The first target, set in 2016 by the European Commission (EC), was to ensure that urban areas and major transport routes have uninterrupted 5G coverage by 2025 – even then, the share would be lower than in other regions. And in March 2021, it was expanded to cover all populated areas of Europe before 2030. Today, however, the EC itself acknowledges that only 11 Member States are likely to meet the 2025 target. , while in Germany it would be “average” and in Italy “low”.

Hardly half of European partners have included such deployment targets in their national 5G strategies or broadband plans. Some have not yet transposed the European Communications Code into their national law and in many cases spectrum allocation has been delayed. As for the latter, of the three groundbreaking frequency bands used for the new networks – 700 MHz, 3.6/3.5 GHz and 26 GHz – only 53% of the available slots had been allocated by the end of the fall.

The Commission is partly to blame for this, as it has not defined the quality that 5G networks should provide, their minimum speed or maximum latency. According to the European auditors, this “lack of clarity” carries the risk that each state makes its interpretation with “different” betting methods. And if the situation persists – they emphasize – “it could create a digital divide due to unequal access to new services”, which would “affect the potential for economic development” in several sectors due to their uncertain performance.

In the case of the high-frequency band — the 26 GHz band, which offers high speeds over short distances but is more prone to interference — they found that the delays in its allocation were “primarily” due to “low” demand. communication network operators. In the 700 MHz and 3.6 GHz bands, the cross-border coordination problems with third countries along the eastern borders (Belarus, Russia and Ukraine) weighed against her. For this reason, some Baltic states, such as Estonia and Poland, have asked for more time for their assignments.

Spain is also a bit late, in his case because of the covid pandemic. The auction of the 26 GHz band, essential for the delivery of electronic communications services and for many low-coverage, high-capacity and low-latency 5G applications – e.g. industrial applications, gaming, augmented reality and transportation – was to take place in 2021, when it was postponed to early this year and now it is focused on the third quarter.

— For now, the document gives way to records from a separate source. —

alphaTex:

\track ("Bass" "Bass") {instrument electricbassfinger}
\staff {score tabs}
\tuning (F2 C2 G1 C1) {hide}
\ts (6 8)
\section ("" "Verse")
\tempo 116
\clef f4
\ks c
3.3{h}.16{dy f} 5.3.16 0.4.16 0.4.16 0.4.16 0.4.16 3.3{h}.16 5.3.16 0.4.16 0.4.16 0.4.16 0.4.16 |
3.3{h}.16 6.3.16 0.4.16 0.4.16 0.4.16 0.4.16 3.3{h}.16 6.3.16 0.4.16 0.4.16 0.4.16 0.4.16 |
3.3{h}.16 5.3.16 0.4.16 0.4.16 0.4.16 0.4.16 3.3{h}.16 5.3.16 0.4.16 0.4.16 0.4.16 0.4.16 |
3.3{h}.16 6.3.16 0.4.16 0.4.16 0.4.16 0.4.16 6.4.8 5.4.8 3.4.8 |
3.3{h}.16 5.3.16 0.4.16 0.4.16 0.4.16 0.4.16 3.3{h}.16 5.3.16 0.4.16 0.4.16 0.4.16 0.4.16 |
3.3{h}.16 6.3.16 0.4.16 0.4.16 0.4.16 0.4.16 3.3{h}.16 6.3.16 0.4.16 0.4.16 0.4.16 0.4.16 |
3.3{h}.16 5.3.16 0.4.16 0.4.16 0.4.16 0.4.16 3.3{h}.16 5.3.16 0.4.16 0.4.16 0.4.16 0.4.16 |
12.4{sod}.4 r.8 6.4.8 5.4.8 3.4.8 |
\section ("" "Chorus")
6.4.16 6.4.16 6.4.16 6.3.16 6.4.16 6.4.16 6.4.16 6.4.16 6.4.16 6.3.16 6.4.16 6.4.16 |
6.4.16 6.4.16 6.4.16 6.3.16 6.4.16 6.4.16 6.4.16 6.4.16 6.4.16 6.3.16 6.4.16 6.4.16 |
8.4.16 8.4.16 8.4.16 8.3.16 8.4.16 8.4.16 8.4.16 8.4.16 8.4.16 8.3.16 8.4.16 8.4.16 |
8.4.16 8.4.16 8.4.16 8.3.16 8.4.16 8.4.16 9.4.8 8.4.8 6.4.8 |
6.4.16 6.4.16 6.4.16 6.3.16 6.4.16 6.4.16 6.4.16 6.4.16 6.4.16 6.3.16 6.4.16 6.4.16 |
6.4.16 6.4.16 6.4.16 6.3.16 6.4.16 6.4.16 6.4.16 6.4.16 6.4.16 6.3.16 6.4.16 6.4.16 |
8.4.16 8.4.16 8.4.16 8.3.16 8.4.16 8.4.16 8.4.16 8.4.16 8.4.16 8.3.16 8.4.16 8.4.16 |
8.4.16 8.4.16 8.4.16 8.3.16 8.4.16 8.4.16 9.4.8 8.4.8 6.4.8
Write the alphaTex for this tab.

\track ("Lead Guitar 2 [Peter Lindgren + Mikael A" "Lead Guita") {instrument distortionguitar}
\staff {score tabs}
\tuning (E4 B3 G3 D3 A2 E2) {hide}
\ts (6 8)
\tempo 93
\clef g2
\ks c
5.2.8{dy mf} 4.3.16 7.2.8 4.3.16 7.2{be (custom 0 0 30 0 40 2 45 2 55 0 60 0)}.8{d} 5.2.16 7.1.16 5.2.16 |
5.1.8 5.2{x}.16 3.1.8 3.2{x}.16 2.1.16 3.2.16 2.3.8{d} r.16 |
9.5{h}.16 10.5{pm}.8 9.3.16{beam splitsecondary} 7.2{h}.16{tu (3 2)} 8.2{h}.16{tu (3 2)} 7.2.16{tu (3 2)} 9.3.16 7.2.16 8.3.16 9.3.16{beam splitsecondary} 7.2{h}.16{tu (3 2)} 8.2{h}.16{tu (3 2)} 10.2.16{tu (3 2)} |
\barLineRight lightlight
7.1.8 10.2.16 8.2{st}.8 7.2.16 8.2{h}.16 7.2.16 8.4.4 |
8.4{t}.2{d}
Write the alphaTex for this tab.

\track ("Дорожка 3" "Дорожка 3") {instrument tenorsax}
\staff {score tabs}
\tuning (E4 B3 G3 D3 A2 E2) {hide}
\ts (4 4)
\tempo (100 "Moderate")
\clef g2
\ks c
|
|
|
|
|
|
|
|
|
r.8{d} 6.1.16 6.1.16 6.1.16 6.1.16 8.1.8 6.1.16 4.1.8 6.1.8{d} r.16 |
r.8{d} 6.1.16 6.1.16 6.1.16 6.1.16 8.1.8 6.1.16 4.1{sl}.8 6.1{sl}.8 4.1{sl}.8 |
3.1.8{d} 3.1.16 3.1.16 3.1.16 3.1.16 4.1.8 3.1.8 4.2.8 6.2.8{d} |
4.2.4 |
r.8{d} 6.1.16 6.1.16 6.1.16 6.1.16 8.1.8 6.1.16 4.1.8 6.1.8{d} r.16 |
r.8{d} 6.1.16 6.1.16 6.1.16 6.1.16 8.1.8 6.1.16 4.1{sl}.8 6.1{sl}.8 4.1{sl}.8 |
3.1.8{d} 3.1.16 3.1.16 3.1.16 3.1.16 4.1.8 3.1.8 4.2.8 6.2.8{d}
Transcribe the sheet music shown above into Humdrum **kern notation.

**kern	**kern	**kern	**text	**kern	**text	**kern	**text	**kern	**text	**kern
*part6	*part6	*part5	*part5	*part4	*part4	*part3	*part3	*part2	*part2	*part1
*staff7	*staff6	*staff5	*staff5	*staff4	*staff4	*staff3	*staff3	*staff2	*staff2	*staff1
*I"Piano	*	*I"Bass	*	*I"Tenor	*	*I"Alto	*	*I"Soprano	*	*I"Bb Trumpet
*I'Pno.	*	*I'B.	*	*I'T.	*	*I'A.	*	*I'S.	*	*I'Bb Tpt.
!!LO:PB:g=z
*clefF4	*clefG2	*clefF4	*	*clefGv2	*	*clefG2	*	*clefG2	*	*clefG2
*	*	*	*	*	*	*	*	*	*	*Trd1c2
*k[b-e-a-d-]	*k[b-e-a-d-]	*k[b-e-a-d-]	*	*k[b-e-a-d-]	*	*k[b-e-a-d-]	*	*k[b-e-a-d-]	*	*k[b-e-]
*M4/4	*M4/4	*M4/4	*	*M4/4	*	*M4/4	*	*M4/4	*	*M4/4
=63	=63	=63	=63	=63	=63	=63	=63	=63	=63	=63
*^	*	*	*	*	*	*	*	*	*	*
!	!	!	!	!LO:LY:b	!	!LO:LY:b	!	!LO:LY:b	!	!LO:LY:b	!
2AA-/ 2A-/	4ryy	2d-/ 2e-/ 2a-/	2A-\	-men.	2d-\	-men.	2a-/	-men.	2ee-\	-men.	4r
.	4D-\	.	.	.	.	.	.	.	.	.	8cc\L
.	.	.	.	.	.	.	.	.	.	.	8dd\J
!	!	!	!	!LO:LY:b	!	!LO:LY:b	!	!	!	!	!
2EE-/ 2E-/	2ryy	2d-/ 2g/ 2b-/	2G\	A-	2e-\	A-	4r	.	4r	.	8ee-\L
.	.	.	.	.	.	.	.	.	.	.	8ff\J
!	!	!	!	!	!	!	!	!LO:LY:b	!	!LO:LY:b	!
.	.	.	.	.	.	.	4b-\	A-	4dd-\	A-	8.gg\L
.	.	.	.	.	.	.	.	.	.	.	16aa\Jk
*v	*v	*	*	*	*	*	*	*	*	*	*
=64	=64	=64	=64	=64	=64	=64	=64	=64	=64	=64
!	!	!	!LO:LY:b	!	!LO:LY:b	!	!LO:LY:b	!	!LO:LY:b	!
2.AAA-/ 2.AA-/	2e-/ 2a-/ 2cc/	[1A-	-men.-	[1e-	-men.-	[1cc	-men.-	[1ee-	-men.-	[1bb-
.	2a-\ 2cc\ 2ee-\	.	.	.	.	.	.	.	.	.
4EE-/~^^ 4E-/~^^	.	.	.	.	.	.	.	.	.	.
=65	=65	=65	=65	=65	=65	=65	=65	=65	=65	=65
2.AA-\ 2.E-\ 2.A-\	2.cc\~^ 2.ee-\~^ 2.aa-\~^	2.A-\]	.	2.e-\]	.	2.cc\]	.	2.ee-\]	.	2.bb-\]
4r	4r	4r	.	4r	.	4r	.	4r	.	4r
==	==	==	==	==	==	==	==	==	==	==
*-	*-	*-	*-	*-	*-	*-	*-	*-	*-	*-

Once this band is allocated, it will represent a very significant change for corporate networks on 5G. After the auctions in other frequencies, the spectrum for these new networks is only in the hands of major operators such as Movistar, Vodafone, Orange and MásMóvil. But since the operating range in the 26 GHz is much greater – 8.5 times more than in the 3.5 GHz and up to 54 times more than in the 700 MHz, the possibility of private companies setting up their own network is older. This without forgetting the possible entry of new players such as Amazon, Microsoft and Cellnex.

Going back to the Court’s report, another reason slowing down the allocation of bands for 5G is network security. In Spain. For example, a clause was introduced in the auctions that forced them to comply with future changes in national or European regulations, leading to “uncertainty” about their strategy and purchasing decisions without it being clear whether they would be compensated.

The industry is particularly concerned about the ‘high risk’ status of some foreign suppliers, something about which there is no unified approach in the Twenty-seven. Apart from the problem that by operating under the laws of third countries they could clash with EU regulations, there are concerns that the subsidies they receive from their state “distort the internal market and create unequal conditions of competition”. China is the big one, but limiting its businesses would increase European investment costs for 5G by 24,000 million over the next decade. Removing and replacing the equipment it has supplied since 2016 would add another $3 billion.